Architects: Roman Hutter Architektur
Location: Münster-Geschinen, Switzerland
Architect in Charge: Roman Hutter, Anne Janzen
Area: 634.0 sqm
Project Year: 2013
Photographs: Markus Käch
From the architect. INITIAL SITUATION_Münster - a small town in the Valais canton, surrounded by an impressive mountain panorama and characterized by centuries-old wooden log houses. New buildings stand out with their atypical proportions, huge balconies, attached garages and fake corner joints. They don’t comply with the tradition of the truthfully constructed wooden buildings. Due to this insensitive approach and the missing willingness to apply the traditional craftsmanship, they seem misplaced within the generic historical cluster of the village.
PROJECT SITE_The building is located at the edge of the village Münster. The ground floor is made of concrete and works as a base that carries the two-story wooden construction. Featuring split-levels, the building makes use of the sloping terrain while earth movements can be reduced to an absolute minimum. Surrounded by the typical local meadows, a narrow cobblestone path leads from the road to the western entrance, the southwest-facing patio and the southern entrance. During the winter months, one can step straight on the adjacent ski slope from here.
MATERIAL_ The character of the log building method is determined by structure and materiality. The log structure itself is made of larch wood. It is more noble and resistant than spruce wood. Larch wood is also used for the windows and most of the built-ins. The log walls penetrating the inside of the building are visible at all times. The internally insulated outer walls are clad and covered with Pushkin green loam rendering. A shadow gap along the upper edge of the plastered surfaces clearly reveals their non-structural character.
SPATIAL CONCEPT_ When using the log building method, the inside of a building automatically becomes a cluster of chambers. Scaling them horizontally according to their function generates two main rooms and two ancillary rooms instead of four equally sized rooms. The smaller ancillary rooms absorb both entrance areas, the stairwell, the kitchen and the bathroom. Different ceiling heights create a vertical differentiation of the rooms that can be perceived throughout the entire building and is reminiscent of Loos’ Raumplan. This spatial interplay also clearly shows in the facades of the building. The southern entrance leads into the ground floor which consists of guest room, guest bath and technical room.

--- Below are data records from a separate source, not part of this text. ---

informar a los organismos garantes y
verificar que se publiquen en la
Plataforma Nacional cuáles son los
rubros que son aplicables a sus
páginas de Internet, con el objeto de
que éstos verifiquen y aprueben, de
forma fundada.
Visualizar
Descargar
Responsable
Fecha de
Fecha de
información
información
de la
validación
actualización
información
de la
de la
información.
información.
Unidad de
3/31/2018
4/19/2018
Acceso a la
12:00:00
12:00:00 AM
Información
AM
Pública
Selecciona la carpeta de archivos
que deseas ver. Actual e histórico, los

The western entrance is located at an intermediate landing. A short stair is leading to the spacious dining room featuring a high-ceilinged kitchen. The raised living area can be reached by climbing two more steps. The same difference in level can be found on the third floor between the two bedrooms and the shared bath room.
SUSTAINABILITY_Thanks to the extraction of thermal heat from the ground, no fossil energy is used for heat production. The renewable construction material wood reduces the amount of grey energy and thus decisively minimizes the ecological footprint of the building. In addition to that, returning to the log building method preserves, revives and promotes a traditional local craftsmanship.